Work task
Copy the records verbatim from the beginning through the line that contains "frontend junior developer](https://i.imgur.com/SHvQqcw.png)", including that line. Omit the pictures.
::::::
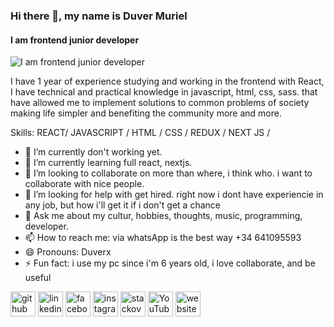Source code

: ### Hi there 👋, my name is Duver Muriel
#### I am frontend junior developer
![I am frontend junior developer](https://i.imgur.com/SHvQqcw.png)

I have 1 year of experience studying and working in the frontend with React, I have technical and practical knowledge in javascript, html, css, sass. that have allowed me to implement solutions to common problems of society making life simpler and benefiting the community more and more.

Skills: REACT/ JAVASCRIPT / HTML / CSS / REDUX / NEXT JS / 

- 🔭 I’m currently don't working yet. 
- 🌱 I’m currently learning full react, nextjs.
- 👯 I’m looking to collaborate on more than where, i think who. i want to collaborate with nice people. 
- 🤔 I’m looking for help with get hired. right now i dont have experiencie in any job, but how i'll get it if i don't get a chance 
- 💬 Ask me about my cultur, hobbies, thoughts, music, programming, developer.
- 📫 How to reach me: via whatsApp is the best way +34 641095593 
- 😄 Pronouns: Duverx 
- ⚡ Fun fact: i use my pc since i'm 6 years old, i love collaborate, and be useful 


[<img src='https://cdn.jsdelivr.net/npm/simple-icons@3.0.1/icons/github.svg' alt='github' height='40'>](https://github.com/elduverx)  [<img src='https://cdn.jsdelivr.net/npm/simple-icons@3.0.1/icons/linkedin.svg' alt='linkedin' height='40'>](https://www.linkedin.com/in/duverney-muriel-react-developer/)  [<img src='https://cdn.jsdelivr.net/npm/simple-icons@3.0.1/icons/facebook.svg' alt='facebook' height='40'>](https://www.facebook.com/duver98)  [<img src='https://cdn.jsdelivr.net/npm/simple-icons@3.0.1/icons/instagram.svg' alt='instagram' height='40'>](https://www.instagram.com/duver98/)  [<img src='https://cdn.jsdelivr.net/npm/simple-icons@3.0.1/icons/stackoverflow.svg' alt='stackoverflow' height='40'>](https://stackoverflow.com/users/elduverx)  [<img src='https://cdn.jsdelivr.net/npm/simple-icons@3.0.1/icons/youtube.svg' alt='YouTube' height='40'>](https://www.youtube.com/channel/wildduver)  [<img src='https://cdn.jsdelivr.net/npm/simple-icons@3.0.1/icons/icloud.svg' alt='website' height='40'>](https://elduverx.github.io/duverfolio/)  

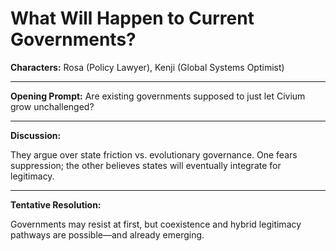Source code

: # What Will Happen to Current Governments?

**Characters:** Rosa (Policy Lawyer), Kenji (Global Systems Optimist)

---

**Opening Prompt:** Are existing governments supposed to just let Civium grow unchallenged?

---

**Discussion:**

They argue over state friction vs. evolutionary governance. One fears suppression; the other believes states will eventually integrate for legitimacy.

---

**Tentative Resolution:**

Governments may resist at first, but coexistence and hybrid legitimacy pathways are possible—and already emerging.

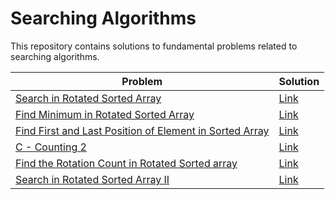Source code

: # Searching Algorithms

This repository contains solutions to fundamental problems related to searching algorithms.

| Problem                                                                                                                   | Solution                                                                                                                                                     |
|---------------------------------------------------------------------------------------------------------------------------|--------------------------------------------------------------------------------------------------------------------------------------------------------------|
| [Search in Rotated Sorted Array](https://leetcode.com/problems/search-in-rotated-sorted-array/)                         | [Link](https://github.com/sanjay-1458/Problem-Solving/blob/main/Searching%201/Find%20First%20and%20Last%20Position%20of%20Element%20in%20Sorted%20Array.cpp) |
| [Find Minimum in Rotated Sorted Array](https://leetcode.com/problems/find-minimum-in-rotated-sorted-array/)             | [Link](https://github.com/sanjay-1458/Problem-Solving/blob/main/Searching%201/Find%20Minimum%20in%20Rotated%20Sorted%20Array.cpp)                           |
| [Find First and Last Position of Element in Sorted Array](https://leetcode.com/problems/find-first-and-last-position-of-element-in-sorted-array/) | [Link](https://github.com/sanjay-1458/Problem-Solving/blob/main/Searching%201/Find%20First%20and%20Last%20Position%20of%20Element%20in%20Sorted%20Array.cpp) |
| [C - Counting 2](https://atcoder.jp/contests/abc231/tasks/abc231_c)                             | [Link](https://github.com/sanjay-1458/Problem-Solving/blob/main/Searching%201/Searching%201/C%20-%20Counting%202.cpp)                                      |
| [Find the Rotation Count in Rotated Sorted array](https://www.geeksforgeeks.org/find-rotation-count-rotated-sorted-array/) | [Link](https://github.com/sanjay-1458/Problem-Solving/blob/main/Searching%201/Searching%201/Find%20the%20Rotation%20Count%20in%20Rotated%20Sorted%20array.cpp) |
| [Search in Rotated Sorted Array II](https://leetcode.com/problems/search-in-rotated-sorted-array-ii/) | [Link](https://github.com/sanjay-1458/Problem-Solving/blob/main/Searching%201/Searching%201/Search%20in%20Rotated%20Sorted%20Array%20II.cpp)              |
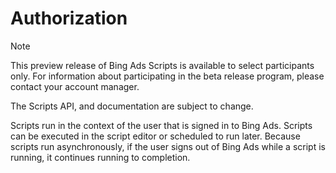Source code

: # Authorization

> [!NOTE]
> This preview release of Bing Ads Scripts is available to select participants only. For information about participating in the beta release program, please contact your account manager.
>
> The Scripts API, and documentation are subject to change.

Scripts run in the context of the user that is signed in to Bing Ads. Scripts can be executed in the script editor or scheduled to run later. Because scripts run asynchronously, if the user signs out of Bing Ads while a script is running, it continues running to completion.

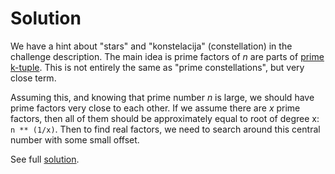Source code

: # Solution

We have a hint about "stars" and "konstelacija" (constellation) in the challenge description. The main idea is prime factors of *n* are parts of [prime k-tuple](https://en.wikipedia.org/wiki/Prime_k-tuple). This is not entirely the same as "prime constellations", but very close term.

Assuming this, and knowing that prime number *n* is large, we should have prime factors very close to each other. If we assume there are *x* prime factors, then all of them should be approximately equal to root of degree x: `n ** (1/x)`. Then to find real factors, we need to search around this central number with some small offset.

See full [solution](solution.py).
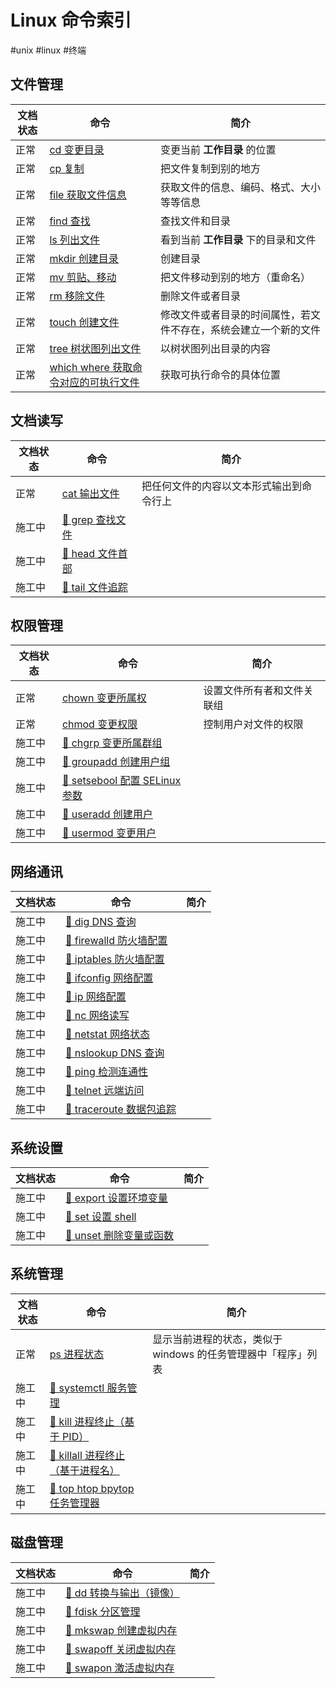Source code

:# Linux 命令索引

#unix #linux #终端

## 文件管理

| 文档状态 | 命令 | 简介 |
| --------- | ----| ----- |
| 正常 | [cd 变更目录](./Linux%20%E5%91%BD%E4%BB%A4/%E6%96%87%E4%BB%B6%E7%AE%A1%E7%90%86/cd%20%E5%8F%98%E6%9B%B4%E7%9B%AE%E5%BD%95.md) | 变更当前 **工作目录** 的位置 |
| 正常 | [cp 复制](./Linux%20%E5%91%BD%E4%BB%A4/%E6%96%87%E4%BB%B6%E7%AE%A1%E7%90%86/cp%20%E5%A4%8D%E5%88%B6.md) | 把文件复制到别的地方 |
| 正常 | [file 获取文件信息](./Linux%20%E5%91%BD%E4%BB%A4/%E6%96%87%E4%BB%B6%E7%AE%A1%E7%90%86/file%20%E8%8E%B7%E5%8F%96%E6%96%87%E4%BB%B6%E4%BF%A1%E6%81%AF.md) | 获取文件的信息、编码、格式、大小等等信息 |
| 正常 | [find 查找](./Linux%20%E5%91%BD%E4%BB%A4/%E6%96%87%E4%BB%B6%E7%AE%A1%E7%90%86/find%20%E6%9F%A5%E6%89%BE.md) | 查找文件和目录 |
| 正常 | [ls 列出文件](./Linux%20%E5%91%BD%E4%BB%A4/%E6%96%87%E4%BB%B6%E7%AE%A1%E7%90%86/ls%20%E5%88%97%E5%87%BA%E6%96%87%E4%BB%B6.md) | 看到当前 **工作目录** 下的目录和文件 |
| 正常 | [mkdir 创建目录](./Linux%20%E5%91%BD%E4%BB%A4/%E6%96%87%E4%BB%B6%E7%AE%A1%E7%90%86/mkdir%20%E5%88%9B%E5%BB%BA%E7%9B%AE%E5%BD%95.md) | 创建目录 |
| 正常 | [mv 剪贴、移动](./Linux%20%E5%91%BD%E4%BB%A4/%E6%96%87%E4%BB%B6%E7%AE%A1%E7%90%86/mv%20%E5%89%AA%E8%B4%B4%E3%80%81%E7%A7%BB%E5%8A%A8.md) | 把文件移动到别的地方（重命名） |
| 正常 | [rm 移除文件](./Linux%20%E5%91%BD%E4%BB%A4/%E6%96%87%E4%BB%B6%E7%AE%A1%E7%90%86/rm%20%E7%A7%BB%E9%99%A4%E6%96%87%E4%BB%B6.md) | 删除文件或者目录 |
| 正常 | [touch 创建文件](./Linux%20%E5%91%BD%E4%BB%A4/%E6%96%87%E4%BB%B6%E7%AE%A1%E7%90%86/touch%20%E5%88%9B%E5%BB%BA%E6%96%87%E4%BB%B6.md) | 修改文件或者目录的时间属性，若文件不存在，系统会建立一个新的文件 |
| 正常 | [tree 树状图列出文件](./Linux%20%E5%91%BD%E4%BB%A4/%E6%96%87%E4%BB%B6%E7%AE%A1%E7%90%86/tree%20%E6%A0%91%E7%8A%B6%E5%9B%BE%E5%88%97%E5%87%BA%E6%96%87%E4%BB%B6.md) | 以树状图列出目录的内容 |
| 正常 | [which where 获取命令对应的可执行文件](./Linux%20%E5%91%BD%E4%BB%A4/%E6%96%87%E4%BB%B6%E7%AE%A1%E7%90%86/which%20where%20%E8%8E%B7%E5%8F%96%E5%91%BD%E4%BB%A4%E5%AF%B9%E5%BA%94%E7%9A%84%E5%8F%AF%E6%89%A7%E8%A1%8C%E6%96%87%E4%BB%B6.md) | 获取可执行命令的具体位置 |

## 文档读写

| 文档状态 | 命令 | 简介 |
| --------- | ----| ----- |
| 正常 | [cat 输出文件](./Linux%20%E5%91%BD%E4%BB%A4/%E6%96%87%E6%A1%A3%E8%AF%BB%E5%86%99/cat%20%E8%BE%93%E5%87%BA%E6%96%87%E4%BB%B6.md) | 把任何文件的内容以文本形式输出到命令行上 |
| 施工中 | [🚧  grep 查找文件](./Linux%20%E5%91%BD%E4%BB%A4/%E6%96%87%E6%A1%A3%E8%AF%BB%E5%86%99/%F0%9F%9A%A7%20%20grep%20%E6%9F%A5%E6%89%BE%E6%96%87%E4%BB%B6.md) | |
| 施工中 | [🚧  head 文件首部](./Linux%20%E5%91%BD%E4%BB%A4/%E6%96%87%E6%A1%A3%E8%AF%BB%E5%86%99/%F0%9F%9A%A7%20%20head%20%E6%96%87%E4%BB%B6%E9%A6%96%E9%83%A8.md) | |
| 施工中 | [🚧  tail 文件追踪](./Linux%20%E5%91%BD%E4%BB%A4/%E6%96%87%E6%A1%A3%E8%AF%BB%E5%86%99/%F0%9F%9A%A7%20%20tail%20%E6%96%87%E4%BB%B6%E8%BF%BD%E8%B8%AA.md) | |

## 权限管理

| 文档状态 | 命令 | 简介 |
| --------- | ----| ----- |
| 正常 | [chown 变更所属权](./Linux%20%E5%91%BD%E4%BB%A4/%E6%9D%83%E9%99%90%E7%AE%A1%E7%90%86/chown%20%E5%8F%98%E6%9B%B4%E6%89%80%E5%B1%9E%E6%9D%83.md) | 设置文件所有者和文件关联组 |
| 正常 | [chmod 变更权限](./Linux%20%E5%91%BD%E4%BB%A4/%E6%9D%83%E9%99%90%E7%AE%A1%E7%90%86/chmod%20%E5%8F%98%E6%9B%B4%E6%9D%83%E9%99%90.md) | 控制用户对文件的权限 |
| 施工中 | [🚧  chgrp 变更所属群组](./Linux%20%E5%91%BD%E4%BB%A4/%E6%9D%83%E9%99%90%E7%AE%A1%E7%90%86/%F0%9F%9A%A7%20%20chgrp%20%E5%8F%98%E6%9B%B4%E6%89%80%E5%B1%9E%E7%BE%A4%E7%BB%84.md) | |
| 施工中 | [🚧  groupadd 创建用户组](./Linux%20%E5%91%BD%E4%BB%A4/%E6%9D%83%E9%99%90%E7%AE%A1%E7%90%86/%F0%9F%9A%A7%20%20groupadd%20%E5%88%9B%E5%BB%BA%E7%94%A8%E6%88%B7%E7%BB%84.md) | |
| 施工中 | [🚧  setsebool 配置 SELinux 参数](./Linux%20%E5%91%BD%E4%BB%A4/%E6%9D%83%E9%99%90%E7%AE%A1%E7%90%86/%F0%9F%9A%A7%20%20setsebool%20%E9%85%8D%E7%BD%AE%20SELinux%20%E5%8F%82%E6%95%B0.md) | |
| 施工中 | [🚧  useradd 创建用户](./Linux%20%E5%91%BD%E4%BB%A4/%E6%9D%83%E9%99%90%E7%AE%A1%E7%90%86/%F0%9F%9A%A7%20%20useradd%20%E5%88%9B%E5%BB%BA%E7%94%A8%E6%88%B7.md) | |
| 施工中 | [🚧  usermod 变更用户](./Linux%20%E5%91%BD%E4%BB%A4/%E6%9D%83%E9%99%90%E7%AE%A1%E7%90%86/%F0%9F%9A%A7%20%20usermod%20%E5%8F%98%E6%9B%B4%E7%94%A8%E6%88%B7.md) | |

## 网络通讯

| 文档状态 | 命令 | 简介 |
| --------- | ----| ----- |
| 施工中 | [🚧  dig DNS 查询](./Linux%20%E5%91%BD%E4%BB%A4/%E7%BD%91%E7%BB%9C%E9%80%9A%E8%AE%AF/%F0%9F%9A%A7%20%20dig%20DNS%20%E6%9F%A5%E8%AF%A2.md) | |
| 施工中 | [🚧  firewalld 防火墙配置](./Linux%20%E5%91%BD%E4%BB%A4/%E7%BD%91%E7%BB%9C%E9%80%9A%E8%AE%AF/%F0%9F%9A%A7%20%20firewalld%20%E9%98%B2%E7%81%AB%E5%A2%99%E9%85%8D%E7%BD%AE.md) | |
| 施工中 | [🚧  iptables 防火墙配置](./Linux%20%E5%91%BD%E4%BB%A4/%E7%BD%91%E7%BB%9C%E9%80%9A%E8%AE%AF/%F0%9F%9A%A7%20%20iptables%20%E9%98%B2%E7%81%AB%E5%A2%99%E9%85%8D%E7%BD%AE.md) | |
| 施工中 | [🚧  ifconfig 网络配置](./Linux%20%E5%91%BD%E4%BB%A4/%E7%BD%91%E7%BB%9C%E9%80%9A%E8%AE%AF/%F0%9F%9A%A7%20%20ifconfig%20%E7%BD%91%E7%BB%9C%E9%85%8D%E7%BD%AE.md) | |
| 施工中 | [🚧  ip 网络配置](./Linux%20%E5%91%BD%E4%BB%A4/%E7%BD%91%E7%BB%9C%E9%80%9A%E8%AE%AF/%F0%9F%9A%A7%20%20ip%20%E7%BD%91%E7%BB%9C%E9%85%8D%E7%BD%AE.md) | |
| 施工中 | [🚧  nc 网络读写](./Linux%20%E5%91%BD%E4%BB%A4/%E7%BD%91%E7%BB%9C%E9%80%9A%E8%AE%AF/%F0%9F%9A%A7%20%20nc%20%E7%BD%91%E7%BB%9C%E8%AF%BB%E5%86%99.md) | |
| 施工中 | [🚧  netstat 网络状态](./Linux%20%E5%91%BD%E4%BB%A4/%E7%BD%91%E7%BB%9C%E9%80%9A%E8%AE%AF/%F0%9F%9A%A7%20%20netstat%20%E7%BD%91%E7%BB%9C%E7%8A%B6%E6%80%81.md)| |
| 施工中 | [🚧  nslookup DNS 查询](./Linux%20%E5%91%BD%E4%BB%A4/%E7%BD%91%E7%BB%9C%E9%80%9A%E8%AE%AF/%F0%9F%9A%A7%20%20nslookup%20DNS%20%E6%9F%A5%E8%AF%A2.md) | |
| 施工中 | [🚧  ping 检测连通性](./Linux%20%E5%91%BD%E4%BB%A4/%E7%BD%91%E7%BB%9C%E9%80%9A%E8%AE%AF/%F0%9F%9A%A7%20%20ping%20%E6%A3%80%E6%B5%8B%E8%BF%9E%E9%80%9A%E6%80%A7.md) | |
| 施工中 | [🚧  telnet 远端访问](./Linux%20%E5%91%BD%E4%BB%A4/%E7%BD%91%E7%BB%9C%E9%80%9A%E8%AE%AF/%F0%9F%9A%A7%20%20telnet%20%E8%BF%9C%E7%AB%AF%E8%AE%BF%E9%97%AE.md) | |
| 施工中 | [🚧  traceroute 数据包追踪](./Linux%20%E5%91%BD%E4%BB%A4/%E7%BD%91%E7%BB%9C%E9%80%9A%E8%AE%AF/%F0%9F%9A%A7%20%20traceroute%20%E6%95%B0%E6%8D%AE%E5%8C%85%E8%BF%BD%E8%B8%AA.md) | |

## 系统设置

| 文档状态 | 命令 | 简介 |
| --------- | ----| ----- |
| 施工中 | [🚧  export 设置环境变量](./Linux%20%E5%91%BD%E4%BB%A4/%E7%B3%BB%E7%BB%9F%E8%AE%BE%E7%BD%AE/%F0%9F%9A%A7%20%20export%20%E8%AE%BE%E7%BD%AE%E7%8E%AF%E5%A2%83%E5%8F%98%E9%87%8F.md) | |
| 施工中 | [🚧  set 设置 shell](./Linux%20%E5%91%BD%E4%BB%A4/%E7%B3%BB%E7%BB%9F%E8%AE%BE%E7%BD%AE/%F0%9F%9A%A7%20%20set%20%E8%AE%BE%E7%BD%AE%20shell.md) | |
| 施工中 | [🚧  unset 删除变量或函数](./Linux%20%E5%91%BD%E4%BB%A4/%E7%B3%BB%E7%BB%9F%E8%AE%BE%E7%BD%AE/%F0%9F%9A%A7%20%20unset%20%E5%88%A0%E9%99%A4%E5%8F%98%E9%87%8F%E6%88%96%E5%87%BD%E6%95%B0.md) | |

## 系统管理

| 文档状态 | 命令 | 简介 |
| --------- | ----| ----- |
| 正常 | [ps 进程状态](./Linux%20%E5%91%BD%E4%BB%A4/%E7%B3%BB%E7%BB%9F%E7%AE%A1%E7%90%86/ps%20%E8%BF%9B%E7%A8%8B%E7%8A%B6%E6%80%81.md) | 显示当前进程的状态，类似于 windows 的任务管理器中「程序」列表 |
| 施工中 | [🚧  systemctl 服务管理](./Linux%20%E5%91%BD%E4%BB%A4/%E7%B3%BB%E7%BB%9F%E7%AE%A1%E7%90%86/%F0%9F%9A%A7%20%20systemctl%20%E6%9C%8D%E5%8A%A1%E7%AE%A1%E7%90%86.md) | |
| 施工中 | [🚧  kill 进程终止（基于 PID）](./Linux%20%E5%91%BD%E4%BB%A4/%E7%B3%BB%E7%BB%9F%E7%AE%A1%E7%90%86/%F0%9F%9A%A7%20%20kill%20%E8%BF%9B%E7%A8%8B%E7%BB%88%E6%AD%A2%EF%BC%88%E5%9F%BA%E4%BA%8E%20PID%EF%BC%89.md) | |
| 施工中 | [🚧  killall 进程终止（基于进程名）](./Linux%20%E5%91%BD%E4%BB%A4/%E7%B3%BB%E7%BB%9F%E7%AE%A1%E7%90%86/%F0%9F%9A%A7%20%20killall%20%E8%BF%9B%E7%A8%8B%E7%BB%88%E6%AD%A2%EF%BC%88%E5%9F%BA%E4%BA%8E%E8%BF%9B%E7%A8%8B%E5%90%8D%EF%BC%89.md) | |
| 施工中 | [🚧  top htop bpytop 任务管理器](./Linux%20%E5%91%BD%E4%BB%A4/%E7%B3%BB%E7%BB%9F%E7%AE%A1%E7%90%86/%F0%9F%9A%A7%20%20top%20htop%20bpytop%20%E4%BB%BB%E5%8A%A1%E7%AE%A1%E7%90%86%E5%99%A8.md) | |

## 磁盘管理

| 文档状态 | 命令 | 简介 |
| --------- | ----| ----- |
| 施工中 | [🚧  dd 转换与输出（镜像）](./Linux%20%E5%91%BD%E4%BB%A4/%E7%A3%81%E7%9B%98%E7%AE%A1%E7%90%86/%F0%9F%9A%A7%20%20dd%20%E8%BD%AC%E6%8D%A2%E4%B8%8E%E8%BE%93%E5%87%BA%EF%BC%88%E9%95%9C%E5%83%8F%EF%BC%89.md) | |
| 施工中 | [🚧  fdisk 分区管理](./Linux%20%E5%91%BD%E4%BB%A4/%E7%A3%81%E7%9B%98%E7%AE%A1%E7%90%86/%F0%9F%9A%A7%20%20fdisk%20%E5%88%86%E5%8C%BA%E7%AE%A1%E7%90%86.md) | |
| 施工中 | [🚧  mkswap 创建虚拟内存](./Linux%20%E5%91%BD%E4%BB%A4/%E7%A3%81%E7%9B%98%E7%AE%A1%E7%90%86/%F0%9F%9A%A7%20%20mkswap%20%E5%88%9B%E5%BB%BA%E8%99%9A%E6%8B%9F%E5%86%85%E5%AD%98.md) | |
| 施工中 | [🚧  swapoff 关闭虚拟内存](./Linux%20%E5%91%BD%E4%BB%A4/%E7%A3%81%E7%9B%98%E7%AE%A1%E7%90%86/%F0%9F%9A%A7%20%20swapoff%20%E5%85%B3%E9%97%AD%E8%99%9A%E6%8B%9F%E5%86%85%E5%AD%98.md) | |
| 施工中 | [🚧  swapon 激活虚拟内存](./Linux%20%E5%91%BD%E4%BB%A4/%E7%A3%81%E7%9B%98%E7%AE%A1%E7%90%86/%F0%9F%9A%A7%20%20swapon%20%E6%BF%80%E6%B4%BB%E8%99%9A%E6%8B%9F%E5%86%85%E5%AD%98.md) | |
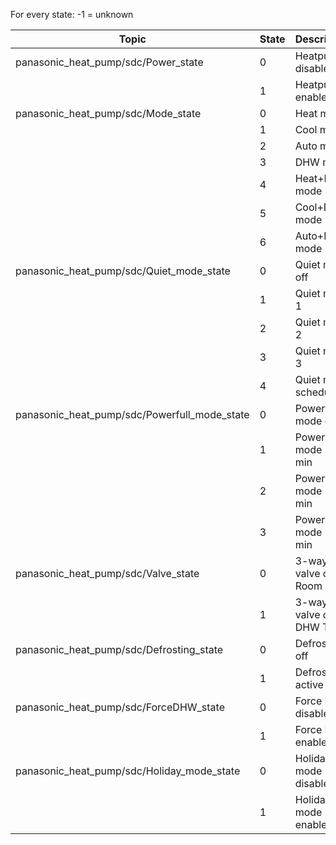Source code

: For every state: -1 = unknown 

| Topic | State | Description |
| ----- | ---- | ----- |
|panasonic_heat_pump/sdc/Power_state | 0 | Heatpump disabled |
| | 1 | Heatpump enabled |
|panasonic_heat_pump/sdc/Mode_state | 0 | Heat mode |
|	| 1 | Cool mode |
|	| 2 | Auto mode |
| | 3 | DHW mode |
|	| 4 | Heat+DHW mode |
|	| 5 | Cool+DHW mode |
|	| 6 | Auto+DHW mode |
|panasonic_heat_pump/sdc/Quiet_mode_state	| 0 | Quiet mode off |
|	| 1 | Quiet mode 1 |
|	| 2 | Quiet mode 2 |
|	| 3 | Quiet mode 3 |
|	| 4 | Quiet mode scheduled |
|panasonic_heat_pump/sdc/Powerfull_mode_state	| 0 | Powerfull mode off |
|	| 1 | Powerfull mode 30 min |
|	| 2 | Powerfull mode 60 min |
|	| 3 | Powerfull mode 90 min |
|panasonic_heat_pump/sdc/Valve_state	| 0 | 3-way valve on Room |
| | 1 | 3-way valve on DHW Tank 
|panasonic_heat_pump/sdc/Defrosting_state	| 0 | Defrosting off |
| | 1 | Defrosting active |
|panasonic_heat_pump/sdc/ForceDHW_state | 0 | Force DHW disabled |
| | 1 | Force DHW enabled |
|panasonic_heat_pump/sdc/Holiday_mode_state | 0 | Holiday mode disabled |
| | 1 | Holiday mode enabled |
::::::
Answer for this exercise
Source code

: ### Hi there 👋, my name is Duver Muriel
#### I am frontend junior developer
![I am frontend junior developer](https://i.imgur.com/SHvQqcw.png)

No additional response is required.